Bill Description: Senate Bill 1080 would require any chamber seeking to intervene in a legal case challenging the constitutionality of an Idaho statute to do so only through the Senate president pro tempore or Speaker of the House, as applicable.
NOTE: Senate Bill 1080 is similar to Senate Bill 1045, introduced earlier this session. It slightly rewords the new language, but the two bills are essentially the same.
Does it violate the spirit or the letter of either the U.S. Constitution or the Idaho Constitution? Examples include restrictions on speech, public assembly, the press, privacy, private property, or firearms. Conversely, does it restore or uphold the protections guaranteed in the U.S. Constitution or the Idaho Constitution?
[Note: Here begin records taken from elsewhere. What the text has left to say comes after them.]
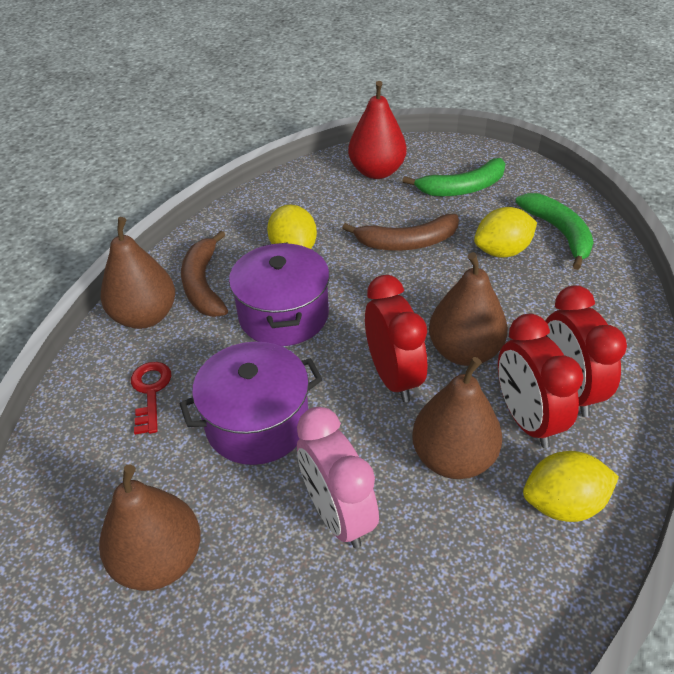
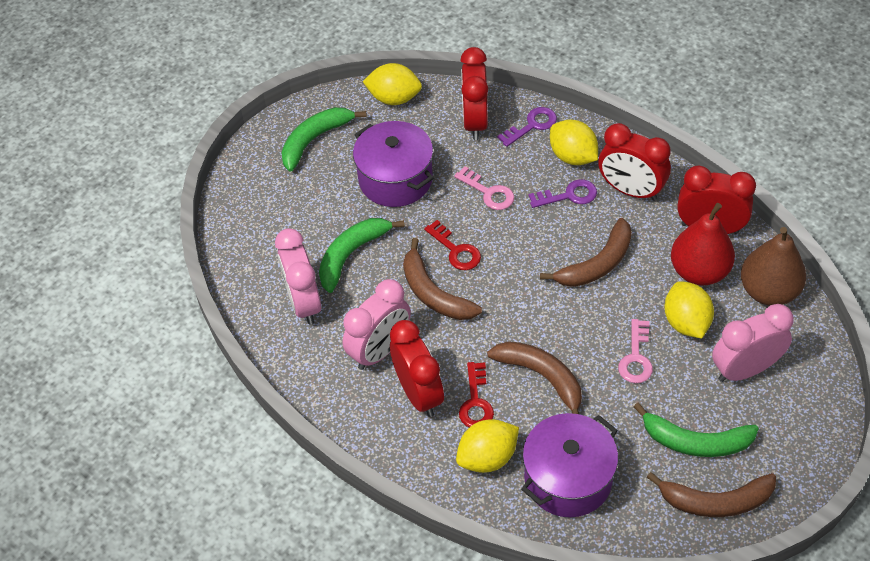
brown banana: 2 -> 4
brown pear: 4 -> 1
green banana: 2 -> 3
pink clock: 1 -> 3
pink key: 0 -> 2
purple key: 0 -> 2
red clock: 3 -> 4
red key: 1 -> 2
yellow lemon: 3 -> 4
Currently, Section 67-465, Idaho Code, says, "When a party to an action challenges in state or federal court the constitutionality of an Idaho statute, facially or as applied, challenges an Idaho statute as violating or being preempted by federal law, or otherwise challenges the construction or validity of an Idaho statute, either or both houses of the legislature may intervene in the action as a matter of right by serving a motion upon the parties as provided in state or federal rules of civil procedure, whichever is applicable."
Senate Bill 1080 would amend this section to say that "the legislature may intervene, through the senate president pro tempore or the speaker of the house of representatives, or both, in the action as a matter of right by filing a motion in the court as provided in state or federal rules of civil procedure. ..."
Instead of saying "either or both houses of the legislature may intervene," this new language requires a legislative chamber to take action only through a single member of leadership, and it does not clarify a process whereby other members of the body could initiate such action. Moreover, it is unclear what level of discretion the president pro tempore or Speaker would have in deciding whether to take action.